I'm using quaternions to solve Euler's equations of motion. I have the substitution that $\dot{q} = \frac{1}{2}q\bigodot\omega$, where $\omega$ is the angular velocity of the rotating frame. Hence $\omega = 2q^*\bigodot \dot{q}$ where $q^*$ is the conjugate of $q$. In Euler's quation, the inertia tensor normally multiplies the $\omega$ vector like so: $\omega \times I\omega$. I understand that in the setting of quaternions the vector $\omega$ becomes $\omega_{[quat]} = [0, \omega_x\bf{i}, \omega_y\bf{j}, \omega_z\bf{k}]$ and is said to have no real part. But how do we express the inertia tensor for this new convention to work? I was considering treating it as a rotation matrix and converting to a quaternion itself but this doesn't work when det$(I)\neq1 $ where $I$ is the inertia tensor.
Any help greatly appreciated.
Render the following as quaternion imaginary units:
$\sigma_x=\begin{bmatrix}i&0\\0&-i\end{bmatrix}$
$\sigma_y=\begin{bmatrix}0&i\\i&0\end{bmatrix}$
$\sigma_z=\begin{bmatrix}0&-1\\1&0\end{bmatrix}$
And the real unit matrix:
$\sigma_0=\begin{bmatrix}1&0\\0&1\end{bmatrix}$
with $i$ as the imaginary unit in ordinary complex numbers.
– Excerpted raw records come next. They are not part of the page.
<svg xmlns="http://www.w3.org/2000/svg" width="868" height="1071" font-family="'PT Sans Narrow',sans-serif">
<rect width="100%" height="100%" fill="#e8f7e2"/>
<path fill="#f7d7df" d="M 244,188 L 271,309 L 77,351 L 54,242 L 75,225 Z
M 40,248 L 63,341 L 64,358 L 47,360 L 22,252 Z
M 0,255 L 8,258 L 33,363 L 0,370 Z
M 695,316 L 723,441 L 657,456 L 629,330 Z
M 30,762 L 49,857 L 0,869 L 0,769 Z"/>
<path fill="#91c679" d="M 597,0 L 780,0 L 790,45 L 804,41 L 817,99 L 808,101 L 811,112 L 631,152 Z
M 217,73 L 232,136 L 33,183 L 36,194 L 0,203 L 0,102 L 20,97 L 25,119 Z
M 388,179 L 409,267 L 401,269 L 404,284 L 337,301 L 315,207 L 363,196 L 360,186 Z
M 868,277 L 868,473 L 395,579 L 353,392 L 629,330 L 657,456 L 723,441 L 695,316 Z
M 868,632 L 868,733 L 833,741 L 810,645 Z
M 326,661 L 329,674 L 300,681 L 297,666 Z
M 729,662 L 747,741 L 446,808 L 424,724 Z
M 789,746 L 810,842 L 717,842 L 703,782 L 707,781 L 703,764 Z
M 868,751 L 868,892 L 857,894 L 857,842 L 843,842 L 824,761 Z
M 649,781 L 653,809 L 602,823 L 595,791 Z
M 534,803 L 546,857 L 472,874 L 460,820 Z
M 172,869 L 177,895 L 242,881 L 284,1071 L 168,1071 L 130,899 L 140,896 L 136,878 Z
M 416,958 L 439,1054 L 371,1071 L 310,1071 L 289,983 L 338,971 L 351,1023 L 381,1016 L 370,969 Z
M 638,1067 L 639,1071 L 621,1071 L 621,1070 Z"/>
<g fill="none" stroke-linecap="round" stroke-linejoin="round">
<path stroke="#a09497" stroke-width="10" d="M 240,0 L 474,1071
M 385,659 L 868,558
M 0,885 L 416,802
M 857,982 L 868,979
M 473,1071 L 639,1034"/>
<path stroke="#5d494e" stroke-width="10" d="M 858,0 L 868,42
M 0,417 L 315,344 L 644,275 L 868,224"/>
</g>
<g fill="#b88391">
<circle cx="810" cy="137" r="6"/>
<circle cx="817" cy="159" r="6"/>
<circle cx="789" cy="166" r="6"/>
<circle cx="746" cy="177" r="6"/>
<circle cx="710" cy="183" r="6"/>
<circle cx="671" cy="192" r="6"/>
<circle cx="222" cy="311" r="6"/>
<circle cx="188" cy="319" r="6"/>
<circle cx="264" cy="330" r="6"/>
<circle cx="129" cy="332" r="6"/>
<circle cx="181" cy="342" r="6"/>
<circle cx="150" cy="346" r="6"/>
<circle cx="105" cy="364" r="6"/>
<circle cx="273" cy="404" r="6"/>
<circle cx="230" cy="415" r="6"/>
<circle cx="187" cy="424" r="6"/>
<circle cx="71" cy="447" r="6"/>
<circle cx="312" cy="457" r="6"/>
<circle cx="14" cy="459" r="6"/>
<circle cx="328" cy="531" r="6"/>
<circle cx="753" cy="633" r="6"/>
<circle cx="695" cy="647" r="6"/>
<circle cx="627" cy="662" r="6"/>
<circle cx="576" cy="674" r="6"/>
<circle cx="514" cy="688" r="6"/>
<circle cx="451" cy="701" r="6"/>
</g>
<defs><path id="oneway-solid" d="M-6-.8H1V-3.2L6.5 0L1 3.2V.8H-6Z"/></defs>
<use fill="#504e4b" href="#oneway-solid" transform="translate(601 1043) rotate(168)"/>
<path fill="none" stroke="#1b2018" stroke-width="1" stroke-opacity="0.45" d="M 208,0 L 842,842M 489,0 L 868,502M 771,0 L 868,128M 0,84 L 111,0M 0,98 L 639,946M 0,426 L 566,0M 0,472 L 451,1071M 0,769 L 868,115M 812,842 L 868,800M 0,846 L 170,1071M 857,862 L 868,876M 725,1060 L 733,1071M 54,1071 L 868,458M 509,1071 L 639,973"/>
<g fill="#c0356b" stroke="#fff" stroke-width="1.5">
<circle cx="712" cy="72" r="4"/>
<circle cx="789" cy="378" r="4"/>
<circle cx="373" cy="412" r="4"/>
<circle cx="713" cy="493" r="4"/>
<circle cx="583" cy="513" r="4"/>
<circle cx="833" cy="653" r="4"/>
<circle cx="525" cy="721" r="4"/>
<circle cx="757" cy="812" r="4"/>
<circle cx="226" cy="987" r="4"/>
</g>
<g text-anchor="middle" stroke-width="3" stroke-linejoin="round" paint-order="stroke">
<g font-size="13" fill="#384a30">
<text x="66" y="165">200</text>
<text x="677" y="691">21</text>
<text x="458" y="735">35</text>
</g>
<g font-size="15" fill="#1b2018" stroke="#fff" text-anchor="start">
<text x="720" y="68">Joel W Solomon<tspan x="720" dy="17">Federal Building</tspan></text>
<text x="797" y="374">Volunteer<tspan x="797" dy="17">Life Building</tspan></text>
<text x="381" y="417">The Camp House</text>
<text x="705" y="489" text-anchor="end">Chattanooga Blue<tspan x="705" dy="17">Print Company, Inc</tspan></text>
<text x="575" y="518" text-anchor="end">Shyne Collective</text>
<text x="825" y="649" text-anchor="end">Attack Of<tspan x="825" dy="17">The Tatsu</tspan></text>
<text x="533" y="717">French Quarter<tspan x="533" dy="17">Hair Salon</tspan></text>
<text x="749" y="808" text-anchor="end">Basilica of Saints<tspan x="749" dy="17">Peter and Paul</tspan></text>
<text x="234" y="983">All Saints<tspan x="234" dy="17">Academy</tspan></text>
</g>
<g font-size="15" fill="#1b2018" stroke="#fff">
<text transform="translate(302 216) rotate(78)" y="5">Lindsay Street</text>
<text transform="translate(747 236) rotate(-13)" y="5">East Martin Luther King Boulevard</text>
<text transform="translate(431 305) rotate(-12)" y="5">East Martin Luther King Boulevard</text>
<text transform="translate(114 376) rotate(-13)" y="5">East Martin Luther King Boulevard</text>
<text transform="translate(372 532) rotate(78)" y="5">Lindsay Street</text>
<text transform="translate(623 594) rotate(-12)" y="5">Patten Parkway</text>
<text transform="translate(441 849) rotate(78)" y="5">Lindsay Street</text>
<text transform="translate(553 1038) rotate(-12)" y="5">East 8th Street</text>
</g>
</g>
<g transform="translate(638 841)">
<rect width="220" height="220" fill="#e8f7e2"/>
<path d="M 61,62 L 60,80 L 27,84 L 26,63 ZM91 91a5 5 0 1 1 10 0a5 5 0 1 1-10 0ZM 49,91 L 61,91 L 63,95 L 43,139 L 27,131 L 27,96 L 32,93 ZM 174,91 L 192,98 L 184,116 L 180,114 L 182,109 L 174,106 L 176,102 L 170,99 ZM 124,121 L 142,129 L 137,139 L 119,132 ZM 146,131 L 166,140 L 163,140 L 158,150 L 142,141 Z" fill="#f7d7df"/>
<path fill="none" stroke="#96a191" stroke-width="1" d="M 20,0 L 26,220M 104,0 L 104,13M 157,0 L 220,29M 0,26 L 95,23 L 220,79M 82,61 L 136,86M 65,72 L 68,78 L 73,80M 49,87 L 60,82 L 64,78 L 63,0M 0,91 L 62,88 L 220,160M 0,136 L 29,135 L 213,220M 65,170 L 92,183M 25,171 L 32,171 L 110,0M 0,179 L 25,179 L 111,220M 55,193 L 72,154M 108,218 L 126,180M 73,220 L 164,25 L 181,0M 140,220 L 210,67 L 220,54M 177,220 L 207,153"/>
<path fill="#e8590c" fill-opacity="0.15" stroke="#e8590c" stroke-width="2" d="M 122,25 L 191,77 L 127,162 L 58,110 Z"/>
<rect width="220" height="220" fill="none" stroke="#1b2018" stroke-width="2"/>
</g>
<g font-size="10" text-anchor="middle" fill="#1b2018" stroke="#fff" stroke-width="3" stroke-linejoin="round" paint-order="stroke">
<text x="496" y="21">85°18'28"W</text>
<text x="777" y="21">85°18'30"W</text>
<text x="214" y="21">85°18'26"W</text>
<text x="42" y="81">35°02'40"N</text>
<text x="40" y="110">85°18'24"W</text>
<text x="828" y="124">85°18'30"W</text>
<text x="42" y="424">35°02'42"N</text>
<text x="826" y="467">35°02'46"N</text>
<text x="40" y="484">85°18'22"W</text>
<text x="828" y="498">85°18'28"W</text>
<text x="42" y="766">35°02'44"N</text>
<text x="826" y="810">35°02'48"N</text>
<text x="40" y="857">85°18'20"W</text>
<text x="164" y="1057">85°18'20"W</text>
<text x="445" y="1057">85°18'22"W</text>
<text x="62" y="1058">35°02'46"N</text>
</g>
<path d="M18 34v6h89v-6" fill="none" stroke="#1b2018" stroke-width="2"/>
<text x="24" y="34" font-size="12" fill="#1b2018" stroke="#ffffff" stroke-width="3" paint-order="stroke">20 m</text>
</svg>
Then for all real numbers $a,b,c,d$ the combination
$a\sigma_0+b\sigma_x+c\sigma_y+d\sigma_z$
will reproduce all the algebraic properties of quaternions with "real part" $a$ and "imaginary parts" $b,c,d$. For instance, $(\sigma_x)(\sigma_y)=-(\sigma_y)(\sigma_x)=\sigma_z$ and $(\sigma_x)^2=(\sigma_y)^2=(\sigma_z)^2=-\sigma_0$.